> **Work order**: Return everything in the jazz guitar passage below from "The Guitar in Jazz presents" down to "and fingerstyle guitar.", word for word.

> **Excerpted passage**:
*-*-*

The Guitar in Jazz presents in rich, entertaining detail the history and development of the guitar as a jazz instrument. In a series of essays by some of jazz’s leading historians and critics, the volume traces the impressive evolution of jazz guitar playing, from the pioneering styles of Nick Lucas and Eddie Lang through the recent innovations of such contemporary masters as Jim Hall and Ralph Towner. Editor James Sallis has included essays that focus on individual guitarists, including Charlie Christian, Django Reinhardt, and JoePass. Other chapters vividly describe important jazz guitar styles, such as swing guitar and fingerstyle guitar.

In all, The Guitar in Jazz provides a full and captivating portrait of the guitar’s place in jazz. The book also offers insights into the larger history of jazz—its development, the social contexts in which the music came into being, and its eventual recognition as "the American classical music." The essays will appeal to guitar players and enthusiasts, and to all jazz lovers.


James Sallis is a guitar player and writer. He is the author of The Guitar Players, available as a Bison Book, and of the novels The Long-Legged Fly, Moth, and Black Hornet.

*-*-*

> **Supplied material**:
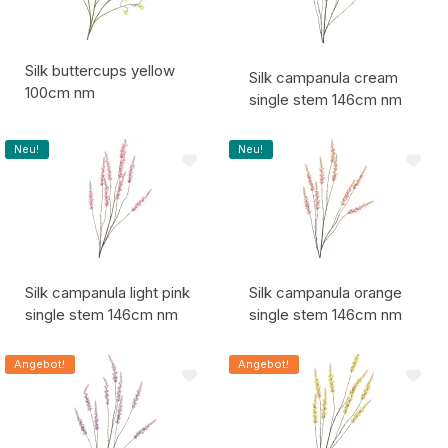
Silk buttercups yellow
Silk campanula cream
100cm nm
single stem 146cm nm
Artikelcode:
Artikelcode:
Neu!
Neu!
Silk campanula light pink
Silk campanula orange
single stem 146cm nm
single stem 146cm nm
Artikelcode:
Artikelcode:
Angebot!
Angebot!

*-*-*

> **Expected output**:
The Guitar in Jazz presents in rich, entertaining detail the history and development of the guitar as a jazz instrument. In a series of essays by some of jazz’s leading historians and critics, the volume traces the impressive evolution of jazz guitar playing, from the pioneering styles of Nick Lucas and Eddie Lang through the recent innovations of such contemporary masters as Jim Hall and Ralph Towner. Editor James Sallis has included essays that focus on individual guitarists, including Charlie Christian, Django Reinhardt, and JoePass. Other chapters vividly describe important jazz guitar styles, such as swing guitar and fingerstyle guitar.